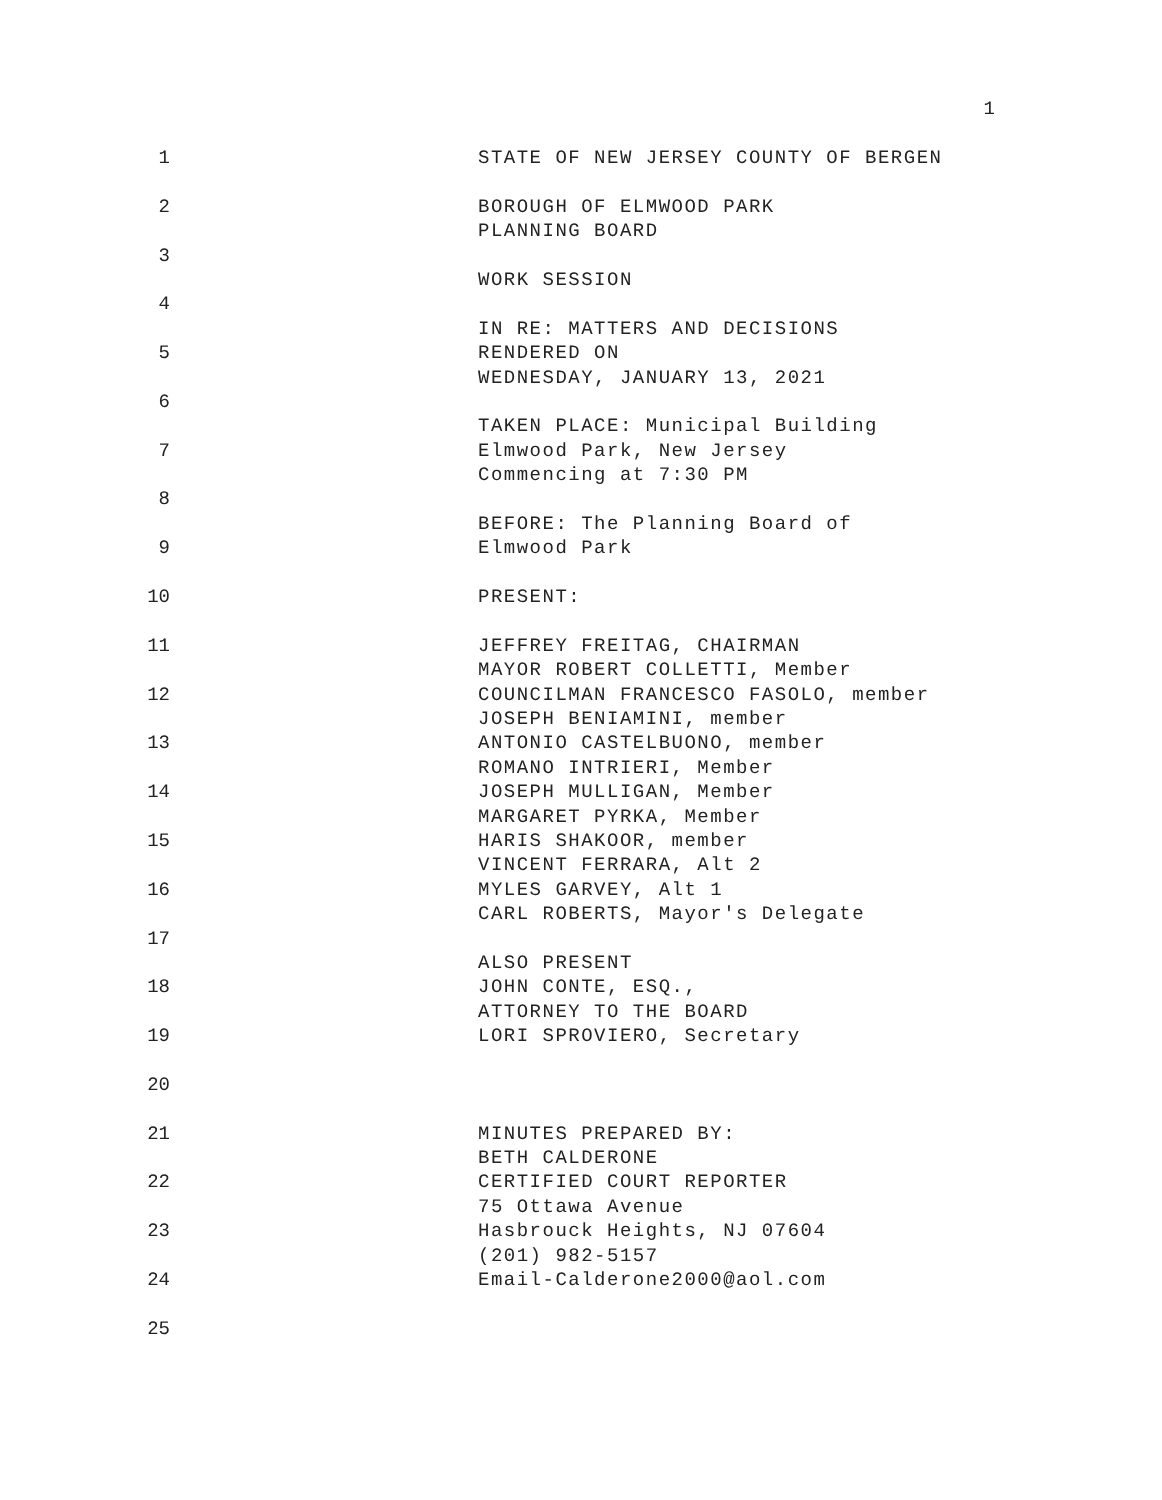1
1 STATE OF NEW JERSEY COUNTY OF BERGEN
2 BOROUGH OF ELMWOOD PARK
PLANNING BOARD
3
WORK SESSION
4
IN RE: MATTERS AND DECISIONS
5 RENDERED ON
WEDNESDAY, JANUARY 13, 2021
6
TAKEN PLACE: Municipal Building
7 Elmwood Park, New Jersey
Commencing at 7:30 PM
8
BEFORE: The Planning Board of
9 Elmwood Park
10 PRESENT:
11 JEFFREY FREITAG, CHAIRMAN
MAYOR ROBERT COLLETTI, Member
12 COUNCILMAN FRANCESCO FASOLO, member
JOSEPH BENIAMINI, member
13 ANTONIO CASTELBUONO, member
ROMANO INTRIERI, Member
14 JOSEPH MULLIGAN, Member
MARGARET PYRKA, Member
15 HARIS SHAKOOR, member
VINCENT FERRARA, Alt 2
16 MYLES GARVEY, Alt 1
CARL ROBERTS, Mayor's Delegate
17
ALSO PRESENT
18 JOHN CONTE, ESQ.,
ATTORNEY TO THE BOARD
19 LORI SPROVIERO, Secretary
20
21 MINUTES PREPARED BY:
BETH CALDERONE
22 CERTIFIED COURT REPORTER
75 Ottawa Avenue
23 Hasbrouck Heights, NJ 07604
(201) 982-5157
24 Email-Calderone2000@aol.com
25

+--

Omit each picture, then return all of the listing exactly as it stands.

→ **Result for this exercise**:
1
1 STATE OF NEW JERSEY COUNTY OF BERGEN
2 BOROUGH OF ELMWOOD PARK
PLANNING BOARD
3
WORK SESSION
4
IN RE: MATTERS AND DECISIONS
5 RENDERED ON
WEDNESDAY, JANUARY 13, 2021
6
TAKEN PLACE: Municipal Building
7 Elmwood Park, New Jersey
Commencing at 7:30 PM
8
BEFORE: The Planning Board of
9 Elmwood Park
10 PRESENT:
11 JEFFREY FREITAG, CHAIRMAN
MAYOR ROBERT COLLETTI, Member
12 COUNCILMAN FRANCESCO FASOLO, member
JOSEPH BENIAMINI, member
13 ANTONIO CASTELBUONO, member
ROMANO INTRIERI, Member
14 JOSEPH MULLIGAN, Member
MARGARET PYRKA, Member
15 HARIS SHAKOOR, member
VINCENT FERRARA, Alt 2
16 MYLES GARVEY, Alt 1
CARL ROBERTS, Mayor's Delegate
17
ALSO PRESENT
18 JOHN CONTE, ESQ.,
ATTORNEY TO THE BOARD
19 LORI SPROVIERO, Secretary
20
21 MINUTES PREPARED BY:
BETH CALDERONE
22 CERTIFIED COURT REPORTER
75 Ottawa Avenue
23 Hasbrouck Heights, NJ 07604
(201) 982-5157
24 Email-Calderone2000@aol.com
25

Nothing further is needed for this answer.